(Document layout detection data)
════════════════════

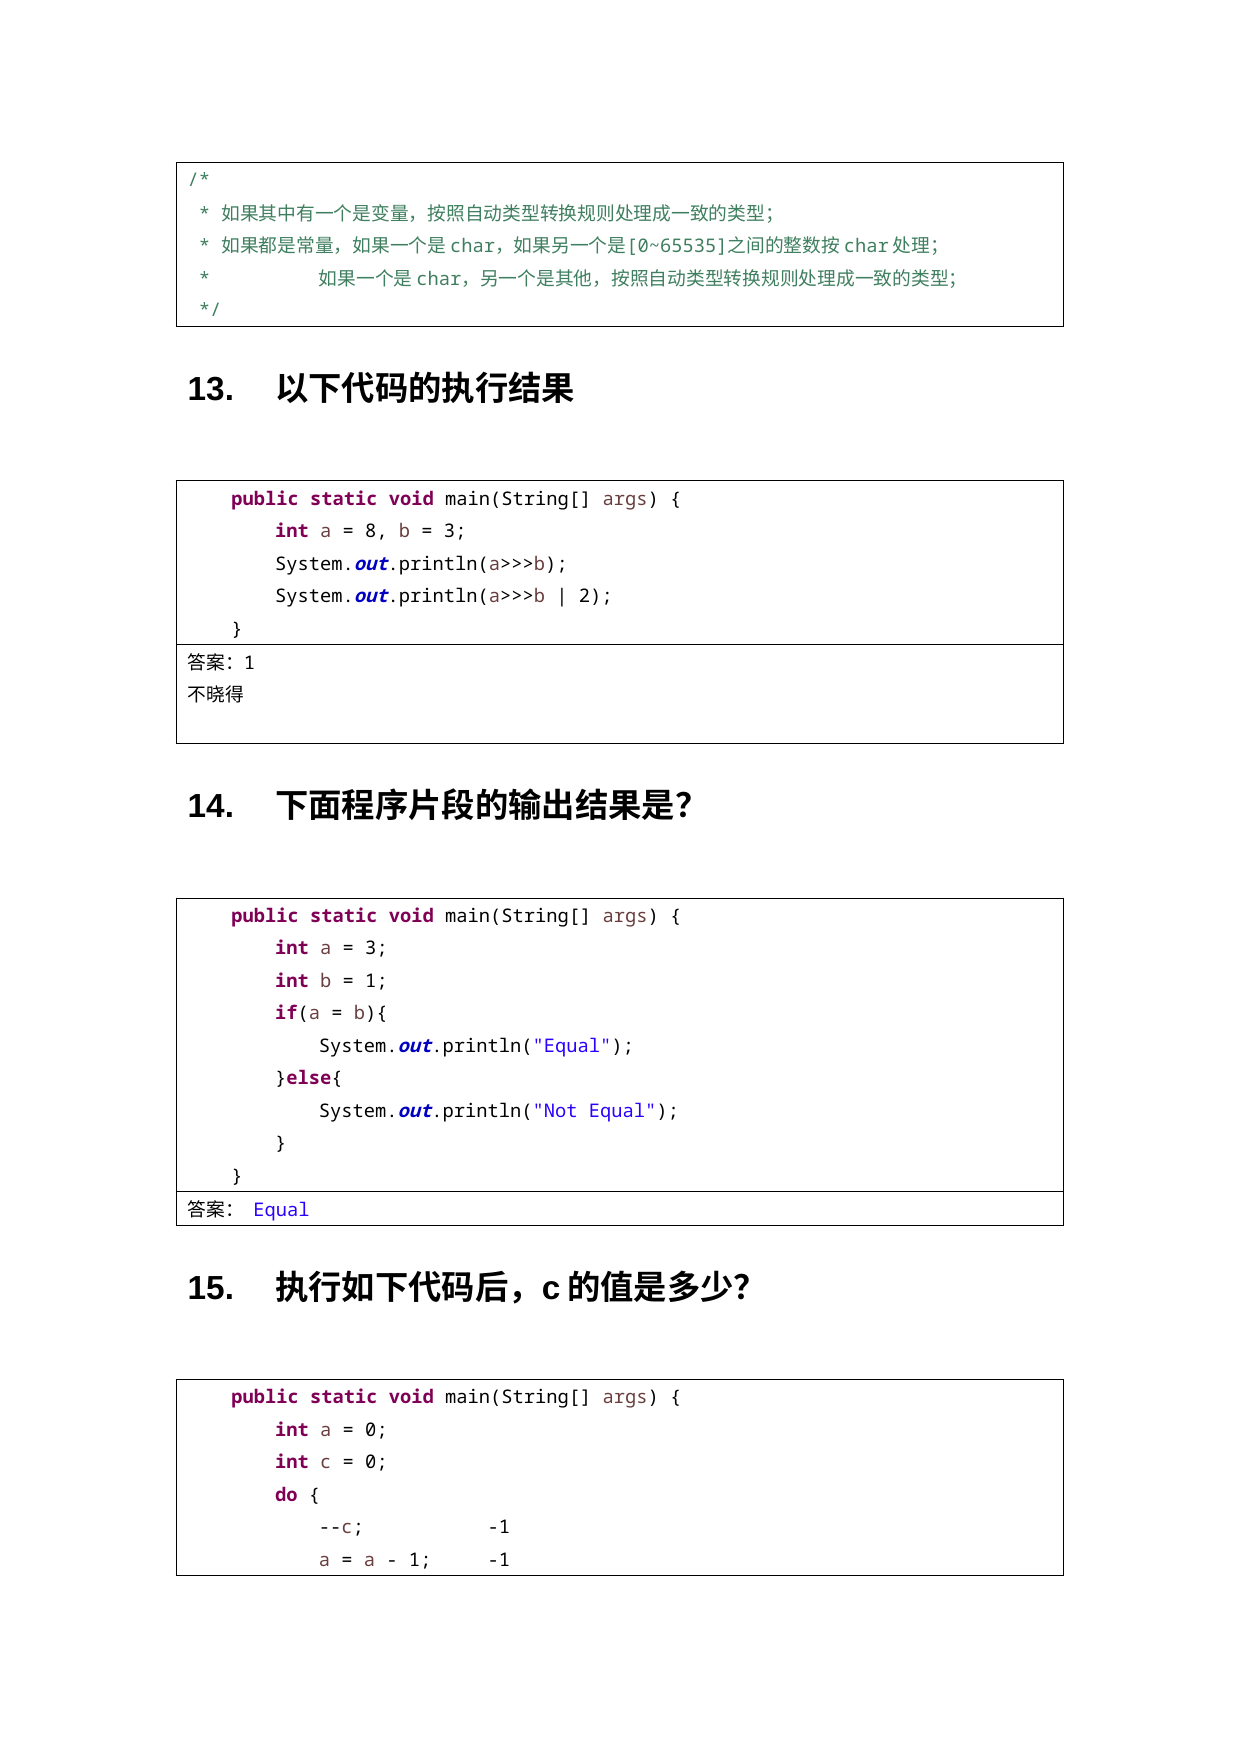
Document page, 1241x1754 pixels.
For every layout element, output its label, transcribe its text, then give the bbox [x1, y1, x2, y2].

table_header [177, 1380, 1063, 1575]
subtitle 执行如下代码后，c的值是多少？ [187, 1253, 1053, 1318]
subtitle 下面程序片段的输出结果是？ [187, 771, 1053, 836]
table_header public static void main(String[] args) { int a = 3; int b = 1; if(a = b){ System.out.println("Equal"); }else{ System.out.println("Not Equal"); } } [177, 899, 1063, 1191]
subtitle 以下代码的执行结果 [187, 354, 1053, 419]
table_cell 答案： Equal [177, 1192, 1063, 1224]
table_header public static void main(String[] args) { int a = 8, b = 3; System.out.println(a>>>b); System.out.println(a>>>b | 2); } [177, 481, 1063, 644]
table_cell /* * 如果其中有一个是变量，按照自动类型转换规则处理成一致的类型； * 如果都是常量，如果一个是char，如果另一个是[0~65535]之间的整数按char处理； * 如果一个是char，另一个是其他，按照自动类型转换规则处理成一致的类型； */ [177, 163, 1063, 326]
table_cell 答案：1 不晓得 [177, 645, 1063, 742]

════════════════════

- **EXERCISE DIRECTIONS**
Repeat the data word for word; drop the pictures.

- **TASK OUTPUT**
Document page, 1241x1754 pixels.
For every layout element, output its label, transcribe its text, then give the bbox [x1, y1, x2, y2].

table_header [177, 1380, 1063, 1575]
subtitle 执行如下代码后，c的值是多少？ [187, 1253, 1053, 1318]
subtitle 下面程序片段的输出结果是？ [187, 771, 1053, 836]
table_header public static void main(String[] args) { int a = 3; int b = 1; if(a = b){ System.out.println("Equal"); }else{ System.out.println("Not Equal"); } } [177, 899, 1063, 1191]
subtitle 以下代码的执行结果 [187, 354, 1053, 419]
table_cell 答案： Equal [177, 1192, 1063, 1224]
table_header public static void main(String[] args) { int a = 8, b = 3; System.out.println(a>>>b); System.out.println(a>>>b | 2); } [177, 481, 1063, 644]
table_cell /* * 如果其中有一个是变量，按照自动类型转换规则处理成一致的类型； * 如果都是常量，如果一个是char，如果另一个是[0~65535]之间的整数按char处理； * 如果一个是char，另一个是其他，按照自动类型转换规则处理成一致的类型； */ [177, 163, 1063, 326]
table_cell 答案：1 不晓得 [177, 645, 1063, 742]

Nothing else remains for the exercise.